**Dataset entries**

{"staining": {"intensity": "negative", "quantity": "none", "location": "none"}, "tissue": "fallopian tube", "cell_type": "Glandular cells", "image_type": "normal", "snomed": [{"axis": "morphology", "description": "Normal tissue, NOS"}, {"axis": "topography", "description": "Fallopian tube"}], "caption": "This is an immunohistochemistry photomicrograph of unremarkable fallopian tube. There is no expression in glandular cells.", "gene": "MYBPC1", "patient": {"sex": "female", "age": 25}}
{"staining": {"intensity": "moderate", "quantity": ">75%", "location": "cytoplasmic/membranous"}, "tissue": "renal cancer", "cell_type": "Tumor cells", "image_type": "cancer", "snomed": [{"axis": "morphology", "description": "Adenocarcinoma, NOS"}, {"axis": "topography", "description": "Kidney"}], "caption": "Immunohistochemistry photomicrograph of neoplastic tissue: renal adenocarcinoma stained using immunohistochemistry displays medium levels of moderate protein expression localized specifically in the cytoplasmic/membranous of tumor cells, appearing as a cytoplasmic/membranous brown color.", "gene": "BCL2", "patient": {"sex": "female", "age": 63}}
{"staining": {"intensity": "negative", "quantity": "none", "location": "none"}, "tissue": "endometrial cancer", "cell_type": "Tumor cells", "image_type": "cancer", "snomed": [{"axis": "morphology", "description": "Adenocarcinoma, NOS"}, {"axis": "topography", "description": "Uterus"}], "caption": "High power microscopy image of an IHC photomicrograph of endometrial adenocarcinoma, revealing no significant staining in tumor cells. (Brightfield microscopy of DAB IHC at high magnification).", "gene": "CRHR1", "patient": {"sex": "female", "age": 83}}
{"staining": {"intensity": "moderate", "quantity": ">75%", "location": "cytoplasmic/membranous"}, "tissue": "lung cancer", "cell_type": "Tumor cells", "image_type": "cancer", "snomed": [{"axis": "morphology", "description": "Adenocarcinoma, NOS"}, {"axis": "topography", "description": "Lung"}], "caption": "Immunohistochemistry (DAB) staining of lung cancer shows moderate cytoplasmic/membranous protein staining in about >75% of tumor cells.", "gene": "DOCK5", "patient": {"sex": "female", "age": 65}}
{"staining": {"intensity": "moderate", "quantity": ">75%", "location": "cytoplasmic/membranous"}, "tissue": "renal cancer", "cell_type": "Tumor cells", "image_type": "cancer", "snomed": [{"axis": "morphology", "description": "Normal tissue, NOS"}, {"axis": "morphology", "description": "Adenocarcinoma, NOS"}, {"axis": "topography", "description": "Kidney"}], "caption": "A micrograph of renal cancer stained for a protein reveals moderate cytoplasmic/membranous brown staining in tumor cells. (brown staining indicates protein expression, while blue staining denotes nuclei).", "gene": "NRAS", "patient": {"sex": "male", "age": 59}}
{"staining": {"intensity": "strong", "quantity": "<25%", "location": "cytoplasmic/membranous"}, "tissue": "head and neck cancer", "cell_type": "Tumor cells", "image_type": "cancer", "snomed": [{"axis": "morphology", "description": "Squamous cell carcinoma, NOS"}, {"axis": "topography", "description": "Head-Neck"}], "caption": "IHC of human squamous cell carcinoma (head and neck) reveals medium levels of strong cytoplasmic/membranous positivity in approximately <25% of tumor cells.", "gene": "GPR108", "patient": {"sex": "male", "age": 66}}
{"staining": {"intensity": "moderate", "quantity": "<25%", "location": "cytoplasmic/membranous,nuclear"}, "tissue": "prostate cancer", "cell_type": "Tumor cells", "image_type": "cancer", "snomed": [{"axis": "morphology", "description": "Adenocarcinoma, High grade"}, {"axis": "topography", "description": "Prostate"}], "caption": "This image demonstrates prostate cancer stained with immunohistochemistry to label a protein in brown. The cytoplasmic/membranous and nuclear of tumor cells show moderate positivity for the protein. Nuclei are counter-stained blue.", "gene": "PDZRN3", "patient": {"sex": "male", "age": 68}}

**DIRECTIONS**
Exact copies of every record are required.

**ANSWER FOR THIS EXERCISE**
{"staining": {"intensity": "negative", "quantity": "none", "location": "none"}, "tissue": "fallopian tube", "cell_type": "Glandular cells", "image_type": "normal", "snomed": [{"axis": "morphology", "description": "Normal tissue, NOS"}, {"axis": "topography", "description": "Fallopian tube"}], "caption": "This is an immunohistochemistry photomicrograph of unremarkable fallopian tube. There is no expression in glandular cells.", "gene": "MYBPC1", "patient": {"sex": "female", "age": 25}}
{"staining": {"intensity": "moderate", "quantity": ">75%", "location": "cytoplasmic/membranous"}, "tissue": "renal cancer", "cell_type": "Tumor cells", "image_type": "cancer", "snomed": [{"axis": "morphology", "description": "Adenocarcinoma, NOS"}, {"axis": "topography", "description": "Kidney"}], "caption": "Immunohistochemistry photomicrograph of neoplastic tissue: renal adenocarcinoma stained using immunohistochemistry displays medium levels of moderate protein expression localized specifically in the cytoplasmic/membranous of tumor cells, appearing as a cytoplasmic/membranous brown color.", "gene": "BCL2", "patient": {"sex": "female", "age": 63}}
{"staining": {"intensity": "negative", "quantity": "none", "location": "none"}, "tissue": "endometrial cancer", "cell_type": "Tumor cells", "image_type": "cancer", "snomed": [{"axis": "morphology", "description": "Adenocarcinoma, NOS"}, {"axis": "topography", "description": "Uterus"}], "caption": "High power microscopy image of an IHC photomicrograph of endometrial adenocarcinoma, revealing no significant staining in tumor cells. (Brightfield microscopy of DAB IHC at high magnification).", "gene": "CRHR1", "patient": {"sex": "female", "age": 83}}
{"staining": {"intensity": "moderate", "quantity": ">75%", "location": "cytoplasmic/membranous"}, "tissue": "lung cancer", "cell_type": "Tumor cells", "image_type": "cancer", "snomed": [{"axis": "morphology", "description": "Adenocarcinoma, NOS"}, {"axis": "topography", "description": "Lung"}], "caption": "Immunohistochemistry (DAB) staining of lung cancer shows moderate cytoplasmic/membranous protein staining in about >75% of tumor cells.", "gene": "DOCK5", "patient": {"sex": "female", "age": 65}}
{"staining": {"intensity": "moderate", "quantity": ">75%", "location": "cytoplasmic/membranous"}, "tissue": "renal cancer", "cell_type": "Tumor cells", "image_type": "cancer", "snomed": [{"axis": "morphology", "description": "Normal tissue, NOS"}, {"axis": "morphology", "description": "Adenocarcinoma, NOS"}, {"axis": "topography", "description": "Kidney"}], "caption": "A micrograph of renal cancer stained for a protein reveals moderate cytoplasmic/membranous brown staining in tumor cells. (brown staining indicates protein expression, while blue staining denotes nuclei).", "gene": "NRAS", "patient": {"sex": "male", "age": 59}}
{"staining": {"intensity": "strong", "quantity": "<25%", "location": "cytoplasmic/membranous"}, "tissue": "head and neck cancer", "cell_type": "Tumor cells", "image_type": "cancer", "snomed": [{"axis": "morphology", "description": "Squamous cell carcinoma, NOS"}, {"axis": "topography", "description": "Head-Neck"}], "caption": "IHC of human squamous cell carcinoma (head and neck) reveals medium levels of strong cytoplasmic/membranous positivity in approximately <25% of tumor cells.", "gene": "GPR108", "patient": {"sex": "male", "age": 66}}
{"staining": {"intensity": "moderate", "quantity": "<25%", "location": "cytoplasmic/membranous,nuclear"}, "tissue": "prostate cancer", "cell_type": "Tumor cells", "image_type": "cancer", "snomed": [{"axis": "morphology", "description": "Adenocarcinoma, High grade"}, {"axis": "topography", "description": "Prostate"}], "caption": "This image demonstrates prostate cancer stained with immunohistochemistry to label a protein in brown. The cytoplasmic/membranous and nuclear of tumor cells show moderate positivity for the protein. Nuclei are counter-stained blue.", "gene": "PDZRN3", "patient": {"sex": "male", "age": 68}}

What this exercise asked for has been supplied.